Cuba had four journalists detained at the end of 1998, and even though one was released, the number remains the same with the addition of an independent journalist in January. CPJ denounced his imprisonment as "a flagrant violation of the most basic tenet of international human rights, the right to a presumption of innocence." It said the situation has grown worse in Cuba with a new law that virtually outlaws journalism.
The CPJ report also said that in Africa, the wave of democratization that swept across the region earlier in the decade is a distant memory, but that courageous reporting in the face of repression and brutality has prevented the complete reversal of press freedom. In Nigeria, it said, the death of General Sani Abacha led to the release of 16 imprisoned journalists but the independent press remained doubtful that abrogation of laws criminalizing reporting would occur.

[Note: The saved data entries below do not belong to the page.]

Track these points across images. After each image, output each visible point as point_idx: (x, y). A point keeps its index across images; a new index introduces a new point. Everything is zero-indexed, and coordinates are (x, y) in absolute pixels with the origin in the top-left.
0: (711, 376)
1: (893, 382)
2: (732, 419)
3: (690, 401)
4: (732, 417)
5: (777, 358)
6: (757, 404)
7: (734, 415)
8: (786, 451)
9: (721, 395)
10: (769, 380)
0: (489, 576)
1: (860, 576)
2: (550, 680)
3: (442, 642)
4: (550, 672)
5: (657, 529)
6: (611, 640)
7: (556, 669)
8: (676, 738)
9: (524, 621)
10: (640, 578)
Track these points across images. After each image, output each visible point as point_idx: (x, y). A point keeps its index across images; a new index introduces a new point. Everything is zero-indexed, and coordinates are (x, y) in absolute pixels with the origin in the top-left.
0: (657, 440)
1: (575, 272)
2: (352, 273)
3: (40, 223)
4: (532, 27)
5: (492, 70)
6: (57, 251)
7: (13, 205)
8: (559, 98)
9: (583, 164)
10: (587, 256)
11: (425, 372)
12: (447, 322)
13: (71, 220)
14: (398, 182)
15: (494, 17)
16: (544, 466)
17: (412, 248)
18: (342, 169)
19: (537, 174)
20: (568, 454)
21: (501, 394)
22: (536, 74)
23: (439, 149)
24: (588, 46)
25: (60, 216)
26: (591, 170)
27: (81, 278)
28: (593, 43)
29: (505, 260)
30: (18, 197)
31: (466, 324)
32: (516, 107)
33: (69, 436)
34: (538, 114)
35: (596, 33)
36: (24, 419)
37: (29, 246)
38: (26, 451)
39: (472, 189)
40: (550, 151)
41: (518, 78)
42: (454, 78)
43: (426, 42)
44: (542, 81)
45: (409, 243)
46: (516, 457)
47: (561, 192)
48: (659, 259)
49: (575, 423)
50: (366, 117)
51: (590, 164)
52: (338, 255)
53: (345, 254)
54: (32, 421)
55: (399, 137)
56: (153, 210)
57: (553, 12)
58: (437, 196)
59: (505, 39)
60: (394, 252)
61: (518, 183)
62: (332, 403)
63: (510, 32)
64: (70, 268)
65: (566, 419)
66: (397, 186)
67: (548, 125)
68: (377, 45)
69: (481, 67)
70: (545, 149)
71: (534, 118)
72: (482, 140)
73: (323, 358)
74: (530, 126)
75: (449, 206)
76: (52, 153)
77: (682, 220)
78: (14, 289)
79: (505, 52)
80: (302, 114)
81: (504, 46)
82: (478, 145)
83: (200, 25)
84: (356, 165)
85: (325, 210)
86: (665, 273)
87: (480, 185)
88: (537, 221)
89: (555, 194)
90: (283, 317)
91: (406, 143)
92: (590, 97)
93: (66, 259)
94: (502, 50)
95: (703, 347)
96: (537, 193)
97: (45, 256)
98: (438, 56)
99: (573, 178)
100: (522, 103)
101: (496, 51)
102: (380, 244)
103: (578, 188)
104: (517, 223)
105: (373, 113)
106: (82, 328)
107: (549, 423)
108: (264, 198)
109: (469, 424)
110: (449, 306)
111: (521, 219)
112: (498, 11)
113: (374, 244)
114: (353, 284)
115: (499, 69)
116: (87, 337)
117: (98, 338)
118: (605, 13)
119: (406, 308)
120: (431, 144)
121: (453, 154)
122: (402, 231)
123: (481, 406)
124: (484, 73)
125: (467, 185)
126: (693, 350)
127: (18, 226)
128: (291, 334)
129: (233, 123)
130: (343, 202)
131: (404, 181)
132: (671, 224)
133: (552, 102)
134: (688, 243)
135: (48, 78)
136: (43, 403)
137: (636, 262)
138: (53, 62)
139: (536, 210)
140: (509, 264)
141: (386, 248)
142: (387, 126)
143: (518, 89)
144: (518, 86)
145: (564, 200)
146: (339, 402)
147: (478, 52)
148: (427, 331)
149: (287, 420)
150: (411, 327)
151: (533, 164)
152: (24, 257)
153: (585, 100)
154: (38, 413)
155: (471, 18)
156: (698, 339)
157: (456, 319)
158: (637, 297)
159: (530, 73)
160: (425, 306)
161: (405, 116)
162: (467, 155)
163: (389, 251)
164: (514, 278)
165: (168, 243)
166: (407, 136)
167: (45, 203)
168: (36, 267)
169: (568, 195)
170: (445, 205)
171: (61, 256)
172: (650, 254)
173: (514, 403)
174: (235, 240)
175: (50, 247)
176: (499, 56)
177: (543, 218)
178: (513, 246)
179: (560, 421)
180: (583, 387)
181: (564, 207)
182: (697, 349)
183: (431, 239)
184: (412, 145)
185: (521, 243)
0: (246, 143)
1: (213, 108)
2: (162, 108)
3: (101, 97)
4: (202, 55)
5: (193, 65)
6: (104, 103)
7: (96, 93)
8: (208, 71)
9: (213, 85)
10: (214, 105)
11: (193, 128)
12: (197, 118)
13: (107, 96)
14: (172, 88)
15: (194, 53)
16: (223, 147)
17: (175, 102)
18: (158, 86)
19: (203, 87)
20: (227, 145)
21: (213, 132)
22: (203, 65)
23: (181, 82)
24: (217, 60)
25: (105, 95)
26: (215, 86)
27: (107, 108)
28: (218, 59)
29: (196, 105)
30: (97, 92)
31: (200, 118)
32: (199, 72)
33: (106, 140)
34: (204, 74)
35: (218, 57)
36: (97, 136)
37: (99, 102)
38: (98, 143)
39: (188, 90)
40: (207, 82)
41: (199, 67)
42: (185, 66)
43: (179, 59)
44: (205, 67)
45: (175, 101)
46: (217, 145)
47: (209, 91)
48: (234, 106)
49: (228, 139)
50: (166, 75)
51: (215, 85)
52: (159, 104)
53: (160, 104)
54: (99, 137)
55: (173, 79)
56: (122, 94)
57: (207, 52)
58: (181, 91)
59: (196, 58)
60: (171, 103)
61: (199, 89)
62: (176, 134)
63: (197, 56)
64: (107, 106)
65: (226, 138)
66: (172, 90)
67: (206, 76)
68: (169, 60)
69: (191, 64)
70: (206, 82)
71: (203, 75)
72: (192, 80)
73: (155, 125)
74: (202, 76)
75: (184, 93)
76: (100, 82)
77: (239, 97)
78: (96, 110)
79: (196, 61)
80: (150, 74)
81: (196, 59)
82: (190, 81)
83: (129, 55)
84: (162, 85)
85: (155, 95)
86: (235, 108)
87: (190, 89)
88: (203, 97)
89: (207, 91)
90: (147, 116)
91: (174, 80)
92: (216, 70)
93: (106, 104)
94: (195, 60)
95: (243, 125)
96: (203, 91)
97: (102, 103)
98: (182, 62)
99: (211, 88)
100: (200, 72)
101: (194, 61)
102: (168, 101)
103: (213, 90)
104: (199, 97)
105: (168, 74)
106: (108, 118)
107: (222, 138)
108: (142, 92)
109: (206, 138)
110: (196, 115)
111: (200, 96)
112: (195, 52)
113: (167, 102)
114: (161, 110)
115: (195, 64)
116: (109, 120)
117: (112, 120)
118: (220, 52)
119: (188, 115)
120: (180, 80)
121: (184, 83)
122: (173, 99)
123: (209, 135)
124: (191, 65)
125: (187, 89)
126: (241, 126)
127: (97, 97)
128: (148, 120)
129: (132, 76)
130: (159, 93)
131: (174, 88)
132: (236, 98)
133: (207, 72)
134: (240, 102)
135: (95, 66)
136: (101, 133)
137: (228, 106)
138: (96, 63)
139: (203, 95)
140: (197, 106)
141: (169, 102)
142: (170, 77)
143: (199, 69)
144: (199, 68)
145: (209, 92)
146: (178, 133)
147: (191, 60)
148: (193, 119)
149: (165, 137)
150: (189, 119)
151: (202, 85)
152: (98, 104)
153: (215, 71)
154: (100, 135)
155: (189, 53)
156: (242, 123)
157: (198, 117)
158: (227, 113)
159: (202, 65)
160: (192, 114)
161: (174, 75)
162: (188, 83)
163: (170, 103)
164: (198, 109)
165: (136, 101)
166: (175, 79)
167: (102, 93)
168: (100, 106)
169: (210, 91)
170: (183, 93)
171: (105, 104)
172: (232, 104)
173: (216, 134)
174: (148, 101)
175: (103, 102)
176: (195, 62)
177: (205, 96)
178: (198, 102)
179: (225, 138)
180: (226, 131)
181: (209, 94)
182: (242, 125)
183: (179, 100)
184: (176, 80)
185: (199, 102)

In Asia, economic free-fall continued to affect the press climate, with starkly contrasting results: for example, a re-emergence of once-banned publications in Indonesia but an attempt in Malaysia to use the mainstream press to crush a political rival. CPJ cited China for "mixed signals," a softened stance on political discussions before U.S. and British state visits, and then a renewal of hard-line attitudes toward the press at the end of the year.
The committee report said dissent and critical reporting continued to be muzzled in countries in the Middle East through state control, censorship, intimidation, criminal prosecution and imprisonment. It noted that independent journalism does not exist in the most repressive states -- Iraq, Libya, Saudi Arabia, Syria and Tunisia. Journalists in Algeria who attempted to report about civilian massacres had lingering fears of assassination, and government restrictions in that country kept many details about the war out of the public eye, CPJ added.
According to the report, in Eastern Europe, journalists still face repression in many countries, and have avoided trouble spots like Chechnya because of the danger of kidnapping. A perennial candidate for CPJ's annual listing of the world's worst enemies of the press, Belarus's President Alexander Lukashenko, continued his tactics of harassing independent media.
CPJ also announced a $650,000 grant from the Knight Foundation to support its fact-finding missions in support of safeguarding journalists and freedom of expression.